**Problem statement**
Reproduce the text read from every row below line for line, without the pictures.

**Dataset excerpts**
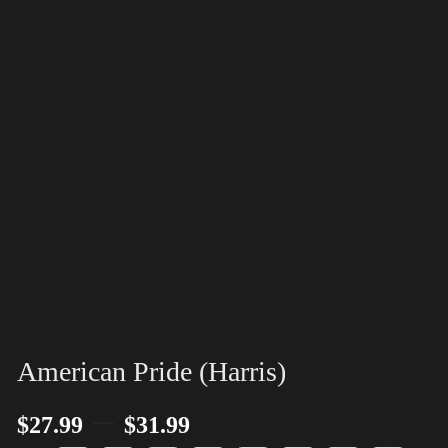
American Pride (Harris)
–
$
27.99
$
31.99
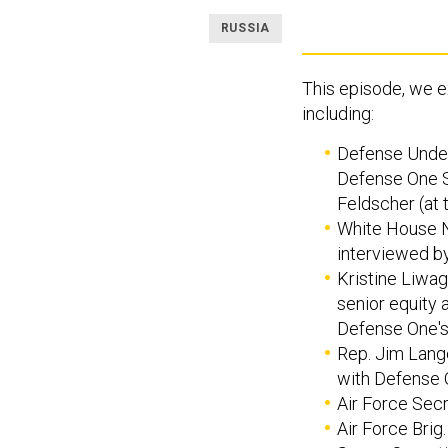
RUSSIA
This episode, we e
including:
Defense Unders
Defense One S
Feldscher (at 
White House N
interviewed by
Kristine Liwag
senior equity 
Defense One's
Rep. Jim Lange
with Defense O
Air Force Secr
Air Force Brig.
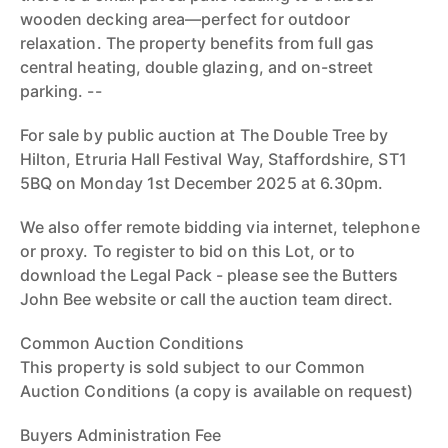
wooden decking area—perfect for outdoor
relaxation. The property benefits from full gas
central heating, double glazing, and on-street
parking. --
For sale by public auction at The Double Tree by
Hilton, Etruria Hall Festival Way, Staffordshire, ST1
5BQ on Monday 1st December 2025 at 6.30pm.
We also offer remote bidding via internet, telephone
or proxy. To register to bid on this Lot, or to
download the Legal Pack - please see the Butters
John Bee website or call the auction team direct.
Common Auction Conditions
This property is sold subject to our Common
Auction Conditions (a copy is available on request)
Buyers Administration Fee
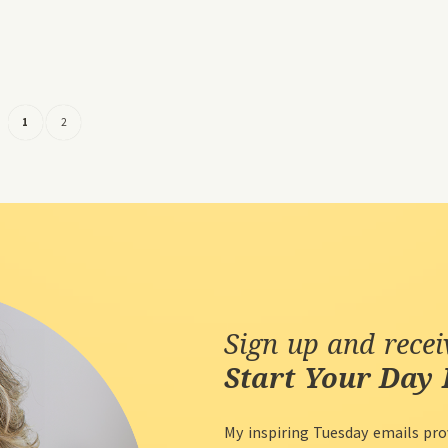
1
2
Sign up and rece
Start Your Day 
My inspiring Tuesday emails pro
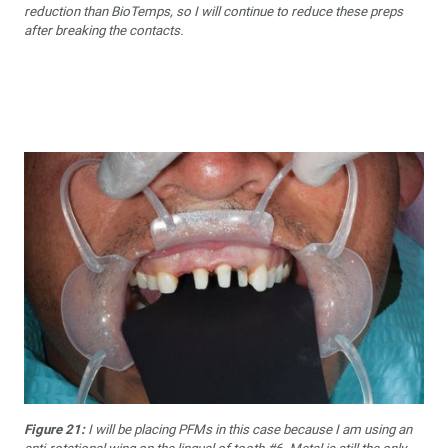
reduction than BioTemps, so I will continue to reduce these preps
after breaking the contacts.
Figure 21:
I will be placing PFMs in this case because I am using an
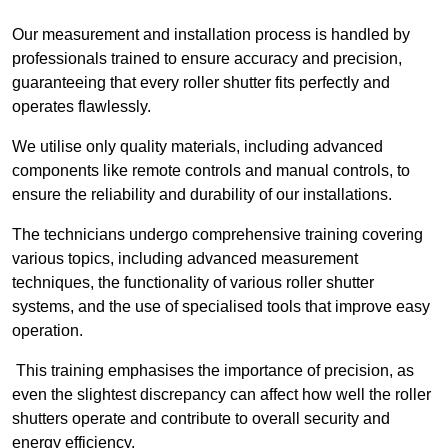
Our measurement and installation process is handled by
professionals trained to ensure accuracy and precision,
guaranteeing that every roller shutter fits perfectly and
operates flawlessly.
We utilise only quality materials, including advanced
components like remote controls and manual controls, to
ensure the reliability and durability of our installations.
The technicians undergo comprehensive training covering
various topics, including advanced measurement
techniques, the functionality of various roller shutter
systems, and the use of specialised tools that improve easy
operation.
This training emphasises the importance of precision, as
even the slightest discrepancy can affect how well the roller
shutters operate and contribute to overall security and
energy efficiency.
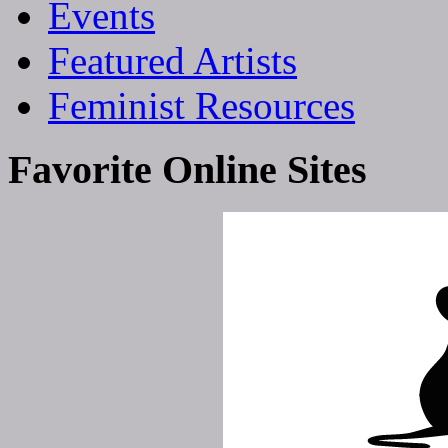
Events
Featured Artists
Feminist Resources
Favorite Online Sites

**Solution to this task**
American Pride (Harris)
–
$
27.99
$
31.99
RUSSIA
This episode, we e
including:
Defense Unders
Defense One S
Feldscher (at 
White House N
interviewed by
Kristine Liwag
senior equity 
Defense One's
Rep. Jim Lange
with Defense O
Air Force Secr
Air Force Brig.
wooden decking area—perfect for outdoor
relaxation. The property benefits from full gas
central heating, double glazing, and on-street
parking. --
For sale by public auction at The Double Tree by
Hilton, Etruria Hall Festival Way, Staffordshire, ST1
5BQ on Monday 1st December 2025 at 6.30pm.
We also offer remote bidding via internet, telephone
or proxy. To register to bid on this Lot, or to
download the Legal Pack - please see the Butters
John Bee website or call the auction team direct.
Common Auction Conditions
This property is sold subject to our Common
Auction Conditions (a copy is available on request)
Buyers Administration Fee
1
2
Sign up and rece
Start Your Day 
My inspiring Tuesday emails pro
reduction than BioTemps, so I will continue to reduce these preps
after breaking the contacts.
Figure 21:
I will be placing PFMs in this case because I am using an
Our measurement and installation process is handled by
professionals trained to ensure accuracy and precision,
guaranteeing that every roller shutter fits perfectly and
operates flawlessly.
We utilise only quality materials, including advanced
components like remote controls and manual controls, to
ensure the reliability and durability of our installations.
The technicians undergo comprehensive training covering
various topics, including advanced measurement
techniques, the functionality of various roller shutter
systems, and the use of specialised tools that improve easy
operation.
This training emphasises the importance of precision, as
even the slightest discrepancy can affect how well the roller
shutters operate and contribute to overall security and
energy efficiency.
Events
Featured Artists
Feminist Resources
Favorite Online Sites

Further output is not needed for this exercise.